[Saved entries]
══════════════════════════════
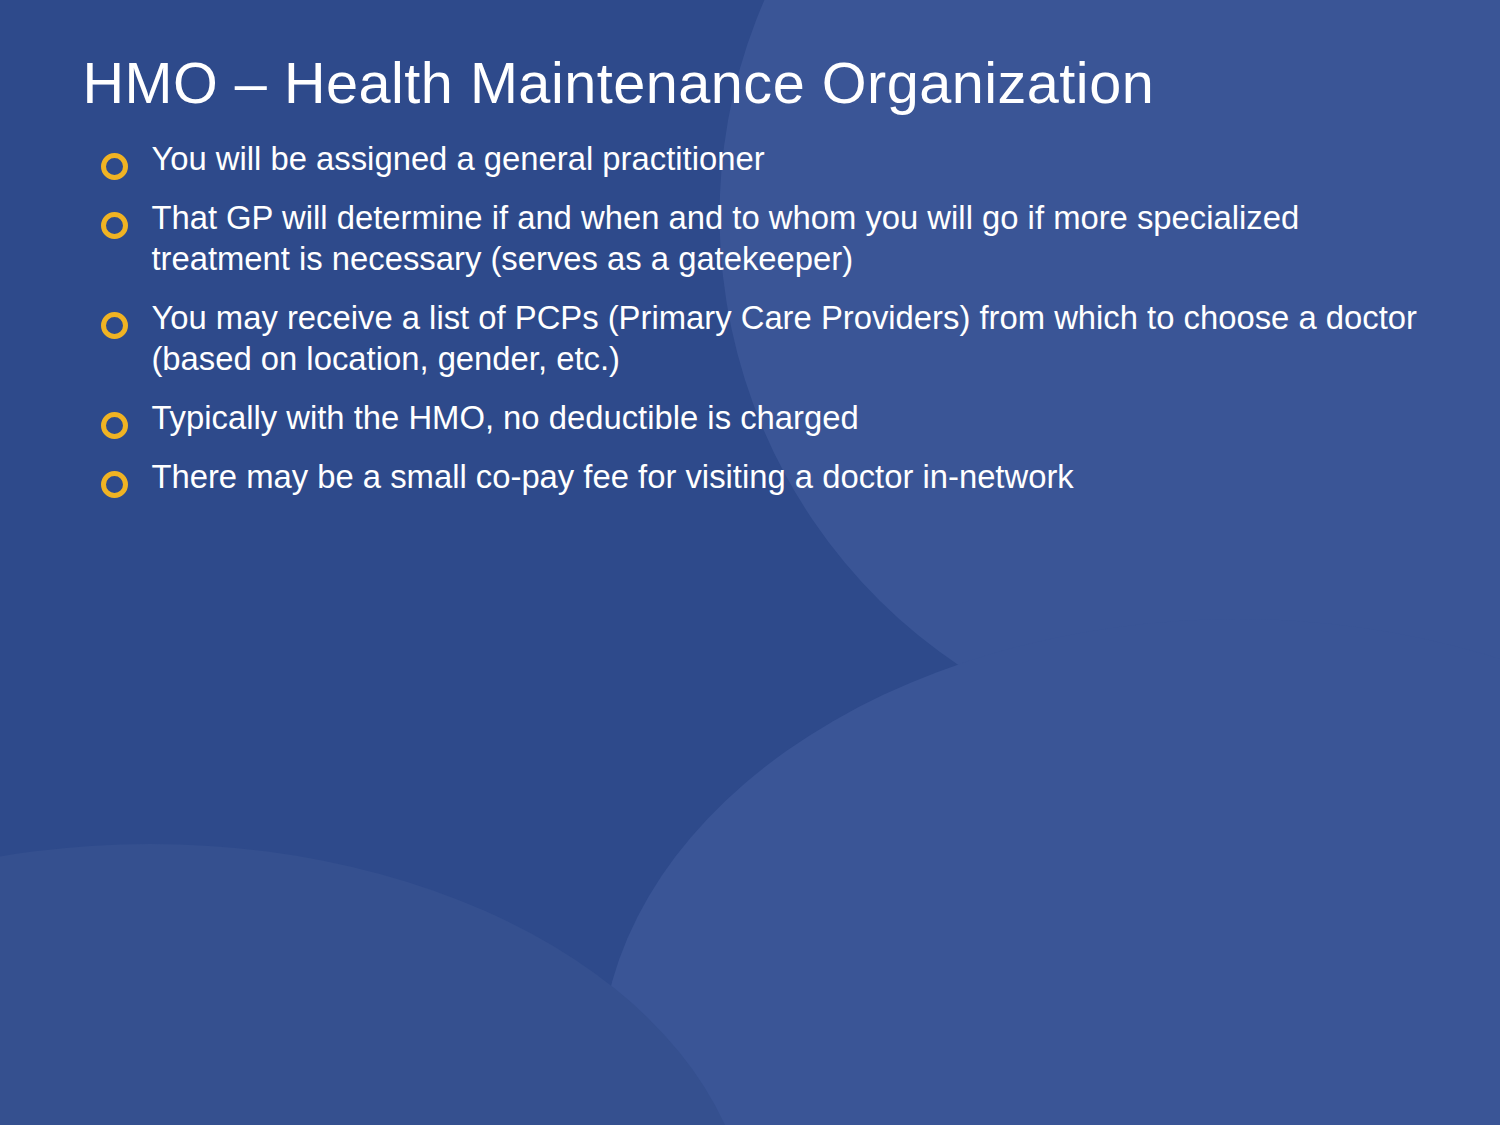HMO – Health Maintenance Organization
You will be assigned a general practitioner
That GP will determine if and when and to whom you will go if more specialized treatment is necessary (serves as a gatekeeper)
You may receive a list of PCPs (Primary Care Providers) from which to choose a doctor (based on location, gender, etc.)
Typically with the HMO, no deductible is charged
There may be a small co-pay fee for visiting a doctor in-network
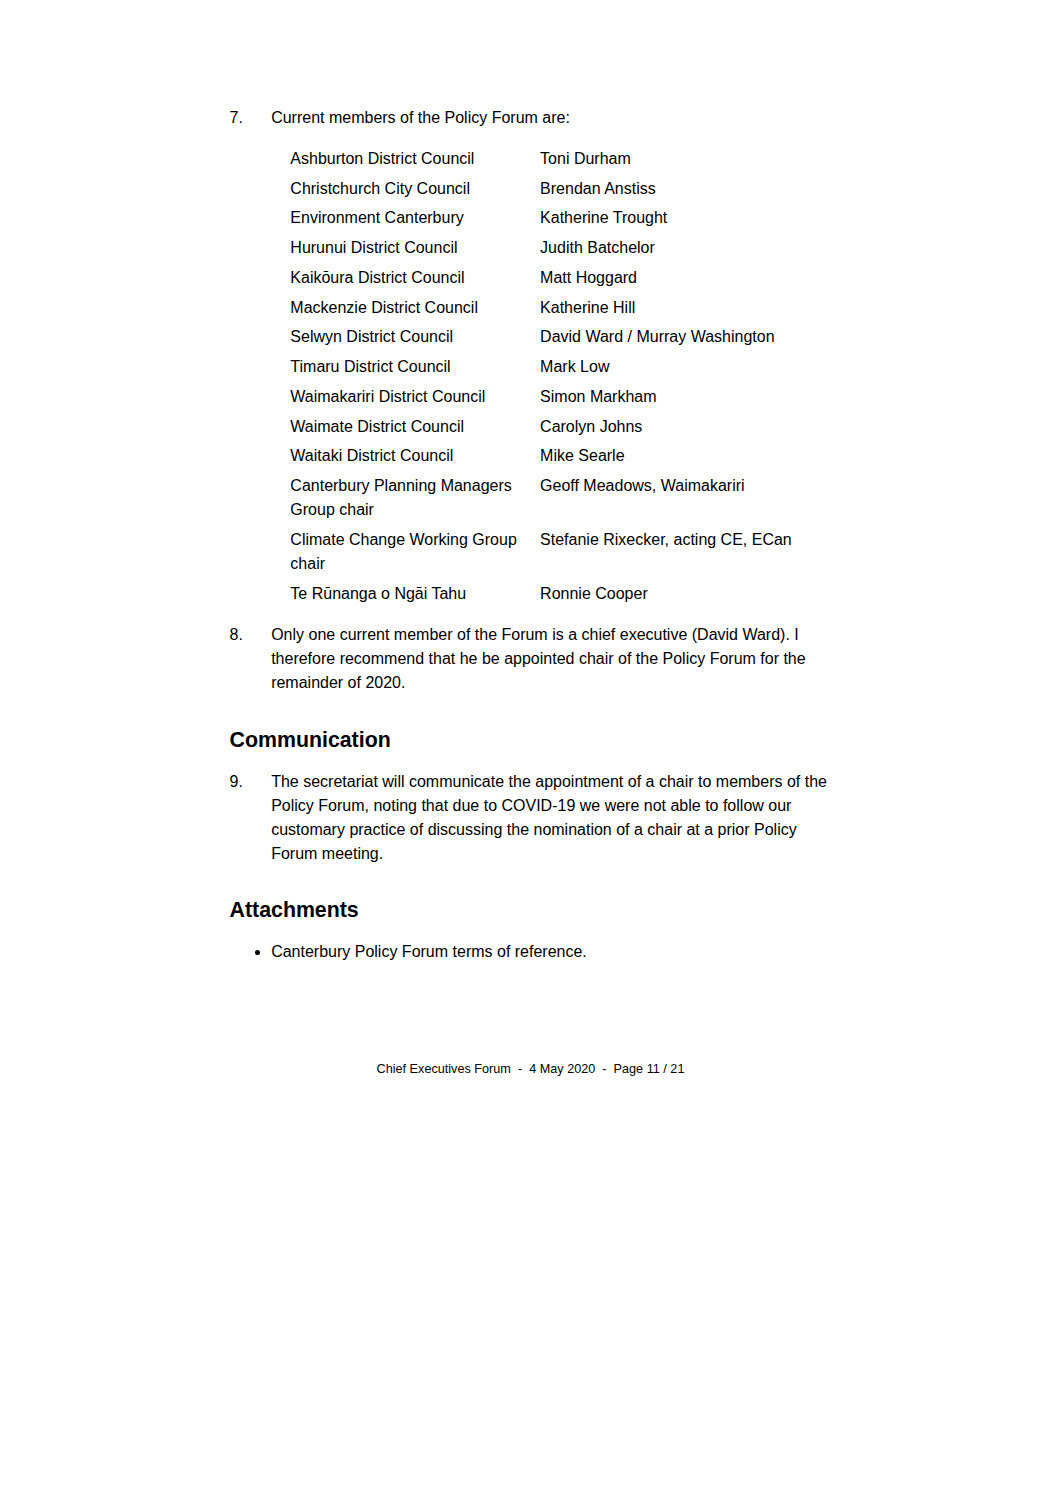7. Current members of the Policy Forum are:
| Ashburton District Council | Toni Durham |
| Christchurch City Council | Brendan Anstiss |
| Environment Canterbury | Katherine Trought |
| Hurunui District Council | Judith Batchelor |
| Kaikōura District Council | Matt Hoggard |
| Mackenzie District Council | Katherine Hill |
| Selwyn District Council | David Ward / Murray Washington |
| Timaru District Council | Mark Low |
| Waimakariri District Council | Simon Markham |
| Waimate District Council | Carolyn Johns |
| Waitaki District Council | Mike Searle |
| Canterbury Planning Managers Group chair | Geoff Meadows, Waimakariri |
| Climate Change Working Group chair | Stefanie Rixecker, acting CE, ECan |
| Te Rūnanga o Ngāi Tahu | Ronnie Cooper |
8. Only one current member of the Forum is a chief executive (David Ward). I therefore recommend that he be appointed chair of the Policy Forum for the remainder of 2020.
Communication
9. The secretariat will communicate the appointment of a chair to members of the Policy Forum, noting that due to COVID-19 we were not able to follow our customary practice of discussing the nomination of a chair at a prior Policy Forum meeting.
Attachments
Canterbury Policy Forum terms of reference.
Chief Executives Forum - 4 May 2020 - Page 11 / 21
══════════════════════════════
▶ _TO DO_: Lines containing the string "Waimakariri" are the ones to copy from the entries above.

▶ _TASK RESPONSE_:
| Waimakariri District Council | Simon Markham |
| Canterbury Planning Managers Group chair | Geoff Meadows, Waimakariri |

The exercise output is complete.